Can you talk to us a bit about the challenges and lessons you’ve learned along the way? Looking back would you say it’s been easy or smooth in retrospect?
The life of an artist is precarious in the extreme.
When you are young, you are too stupid to know how difficult it will be. This is a good thing. There is so much rejection as an artist from galleries and the public. I have had the fortune to make a living doing what I love, but it came with forming thick skin.
I had to preserve through the doubts and disappointments. A great piece of advice I received from Alvin Gittins is, “Before you sign a painting, ask what your worst enemy will think about it.”
As you know, we’re big fans of you and your work. For our readers who might not be as familiar what can you tell them about what you do?
In my career, I have divided my art into two categories: Bread art, which is sellable art such as landscapes, portraits, interiors, and still lives.
And the other is blue art: Art that is personal to me that no one else was painting subjects like the aids epidemic, a full standing of a drag queen, a painting entitled “Weimar Berlin” inspired by the film the Blue Angel with Marlene Dietrich but instead of her sitting on a beer keg it was a young man in a waistcoat, long gloves and stockings top hat and behind him in sepia color is Hitler shaking the hand of President Hindenburg when he became chancellor of Germany in January 1933.
I am very proud of this one and my reasoning: anyone can paint a complicated still life or portrait, but these paintings were personal to me. From my own life experiences, my all-time hero and inspiration for much of my work were Vincent van Gogh because he never sold a painting, he painted his life, his bedroom, his shoes, his books, and ordinary things. I am proud that I never chased the art market, except for one disastrous attempt at western art.
Western art was all the rage when I was in school, so I got a model and looked at a photograph of a Native American and painted my model as one. Aficionados of Native Americans pointed out that the clothing was half Zuni and half Navajo. It was a good lesson for me that I’ll never forget, stick to what I know and paint things that I want to paint, not what is selling well in the galleries.
I once read an article by an old French art critic from the 1930s that something along the lines of artists should be well rounded in their subjects so I made it a priority to paint all subjects such as portraits, landscapes, interiors, still-lifes, seascapes, and cityscapes.
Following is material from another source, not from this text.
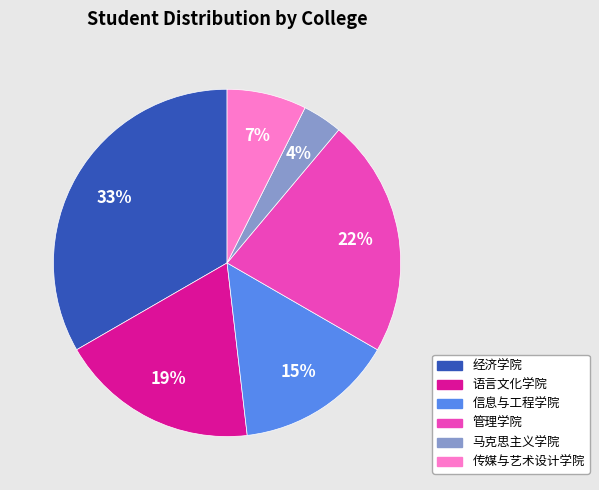

How many slices are in this pie chart?

6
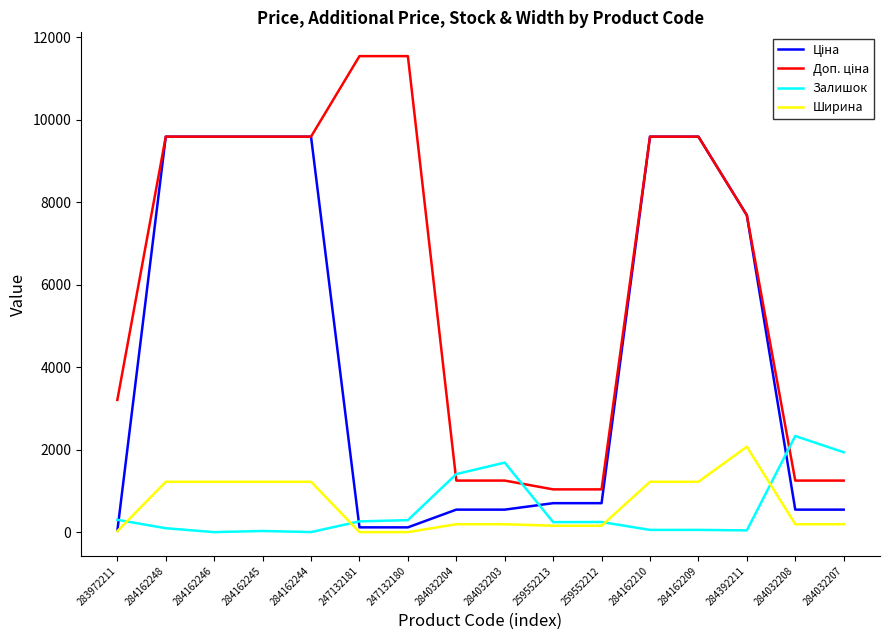

What is the maximum value for Ширина?

2070.0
I didn’t want to be pigeonholed into a single subject or genre.
Do you have any memories from childhood that you can share with us?
My child was not a happy one.
One good memory I had was about a best friend who would come to Balboa Island in the summers to stay with his grandfather at the end of my street.
The day he was to arrive I took my dinghy to the bay and rode all over knowing, when I got back, he would be there.
Contact Info:
- Email: Info@randalllake.com
- Website: www.randalllake.com
- Instagram: @Randalllakeart
- Facebook: https://facebook.com/Randallakeart
- Twitter: @Randalllakeart
- Youtube: https://m.youtube.com/channel/UCPJnlqG8TfzYS3JMyjzuEog
Margaret Lake
April 13, 2022 at 9:52 pm
Love this article – Randall is my father. Not sure if he meant childhood in the last question or if Child is a typo. I always learn something new about my dad. Thank you for spotlighting him he is also a diamond in the rough. Love you dad.
PC LARSEN
April 15, 2022 at 3:40 am
How fortunate you came to Utah. I’ve enjoyed seeing your gallery for years.
Patsy Wilber
April 15, 2022 at 5:45 am
Excellent article on the Randall I never knew, although I loved the Randall I did know. Thanks for sharing it, Voyage Utah.